As part of the ranger development we have found that there are various
pieces of the infrastructure that can be used independently, and we’d
like to document them in the hopes that they are useful to others. We
will be contributing short posts documenting parts of the ranger, which
we hope can become part of a more persistent documentation (wiki?
Internal docs?).
This first post is an introduction to accessing ranges throughout the
compiler that will serve as a basis for the upcoming posts.
Please let us know if anything is not clear, or if you'd like us to
expand on any particular topic...
Aldy & Andrew
The main goal of ranger is to provide a generic infrastructure for
accessing ranges (global or on-demand) from anywhere in the compiler,
with one common API. This API subsumes the global ranges we accessed
through SSA_NAME_RANGE_INFO, as well as on-demand ones with the ranger
proper.
The base class for querying ranges in the compiler is range_query and is
defined in value-query.h. Instead of duplicating it here, I will list
the more typical access points:
bool range_of_expr (irange &r, tree expr, gimple *stmt = NULL);
Returns the range of a tree expression as a range in R, with an optional
gimple statement providing context. The tree expression EXPR can be
anything from an SSA, or constant, to a full complex expression such as
a binary or unary tree.
Upon return R will contain the range of EXPR as it would appear on entry
to STMT. If STMT is not specified, then it will be the global range of
EXPR. This function always returns true unless the type of EXPR is
unsupported (we currently support integers and pointers).
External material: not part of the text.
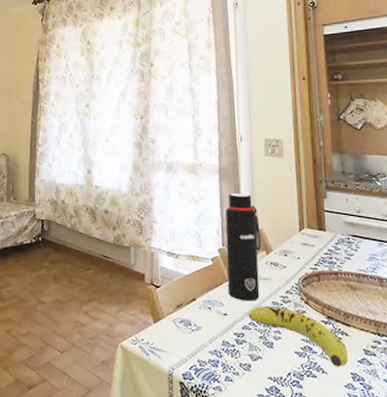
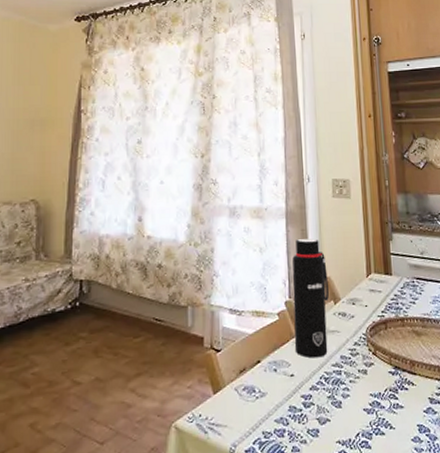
fruit: present [248,307,348,367] -> none [316,361,415,421]

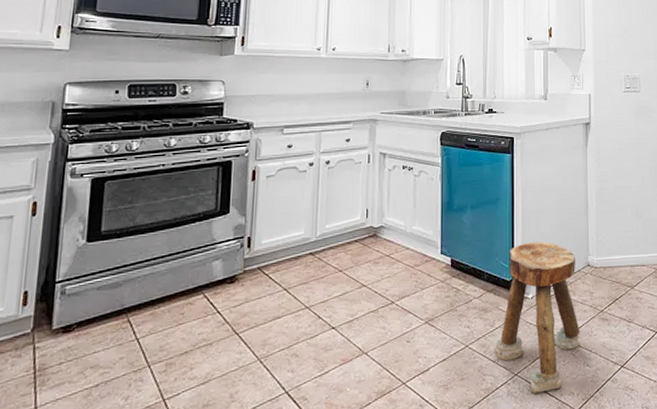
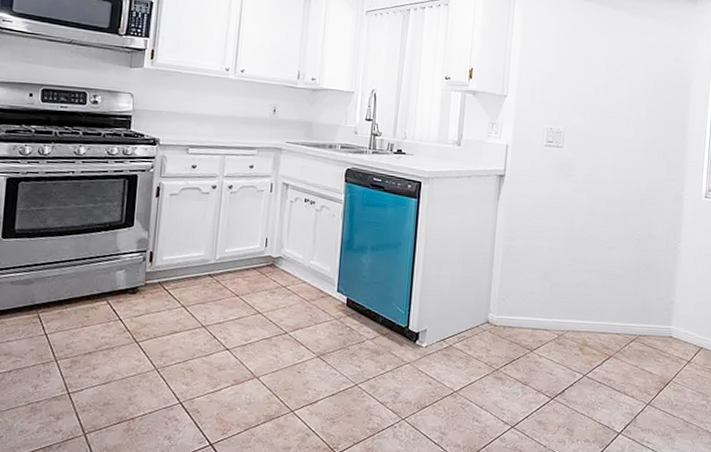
stool: present [495,242,580,394] -> none [384,291,475,440]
bool range_on_edge (irange &r, edge, tree expr);
Like range_of_expr, but instead of returning the range as it appears on
entry to a statement, this function returns the range as it would appear
on an edge.
bool range_of_stmt (irange &r, gimple *, tree name = NULL);
Returns the range of a gimple statement in R. NAME is an optional
SSA_NAME on the LHS of the statement. It is only required if there is
more than one LHS/output. This query will trigger requests for the range
of each operand on the statement and will use those to calculate the
resulting range. (ie, range_of_expr() will be called for each operand
using this statement as the context)
The above is the core API for anything range related. It can be used
with any range_query object, which ranger is one, and which even the
legacy vr_values is one.
Every struct function in the compiler has a range_query object
associated with it. By default, it is configured such that it returns
global ranges. That is, ranges that were globally assigned by previous
passes, such as evrp or VRP. These global ranges are what
SSA_NAME_RANGE_INFO and SSA_NAME_PTR_INFO used to be, but accessible
with one common API, and flexible in that they can return global ranges
for SSA names, constants, and even expressions.
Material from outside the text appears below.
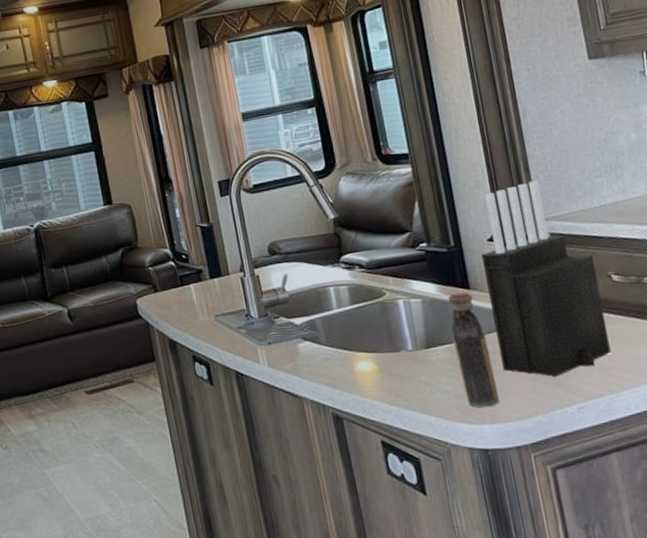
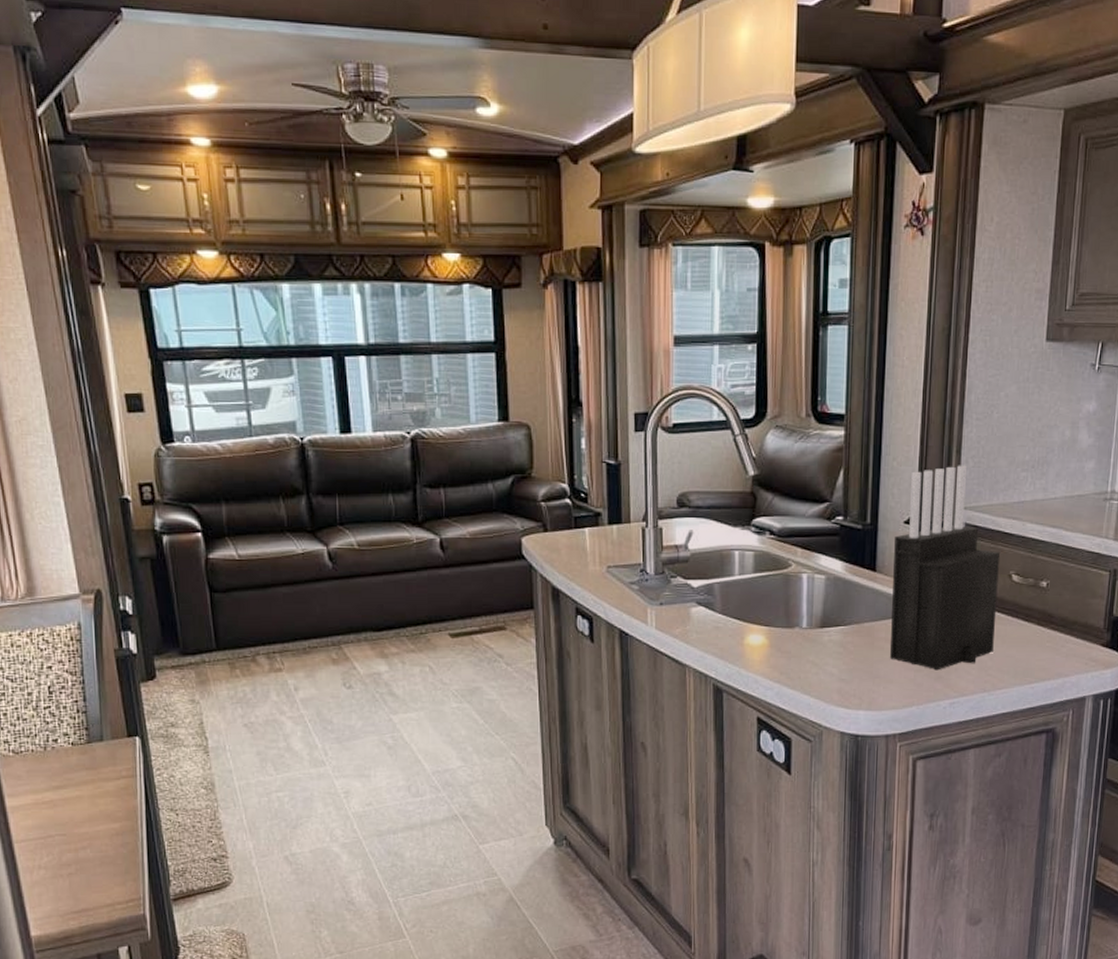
bottle: present [448,292,499,408] -> none [848,574,881,694]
To get the range_query object for a given function, use the following
with the above API:
range_query *get_range_query (struct function *);
The first step in using ranges in a pass, is to structure all queries
with the range API, on an object returned by get_range_query(). That’s
it. Your pass will be able to access ranges, albeit initially with
ranges that apply to the entire function (global ranges).
If your pass can benefit from context-aware ranges (on statements or
edges) or on-demand ranges (more up to date than global ones), you must
enable a ranger for your pass. This can be done by calling the
following on entry to the pass:
gimple_ranger *enable_ranger (struct function *fun);
And a corresponding call on exit from the pass:
void disable_ranger (struct function *fun);
No other changes are needed in your pass if you’re already using the
range_query API. You may continue using get_range_query(fun) since it
will return the current active range_query object (the enabled ranger in
this case).
You may notice that enable_ranger() returns a gimple_ranger object
(which is a derived class of range_query). This can be used for more
advanced operations on ranges (see gimple-range.h), but more
importantly, it can be used to export any ranges found throughout the
execution of your pass to the global space. If during range queries
done in your pass, the ranger discovers any globally applicable ranges,
they can be exported for use in subsequent passes by calling the
export_global_ranges() method from a gimple_ranger object:
your_pass()
{
gimple_ranger *ranger = enable-ranger (cfun);
do_stuff();
get_range_query ()->range_of_expr (.....);
get_range_query ()->range_on_edge (....);
do_stuff();
// Export any known ranges to the global space.
ranger->export_global_ranges ();
disable_ranger (cfun);
}
This means that on exit from the pass, a get_range_query()->range* can
be used to access globally applicable ranges that were found during
your_pass().
Note that due to the caching mechanism in the ranger, on-demand ranges
(available when enable_ranger() has been called in a pass) cannot
survive changes in the IL. Specifically if your pass changes the flow
control of the IL, you may have to delay altering the IL until after
disable_ranger() has been called.
Finally, you may notice that get_range_query() requires a struct
function, which may not be available in certain passes (i.e. RTL based
passes). If this is the case, you may explicitly request the global
range object, accessible with:
range_query *get_global_range_query ();
This function is only to be used when there is no struct function
available, or when the overhead of an on-demand lookup is not desired.
For example, when requesting the range of a tree expression in which you
only care about global ranges when resolving any SSAs in said expression.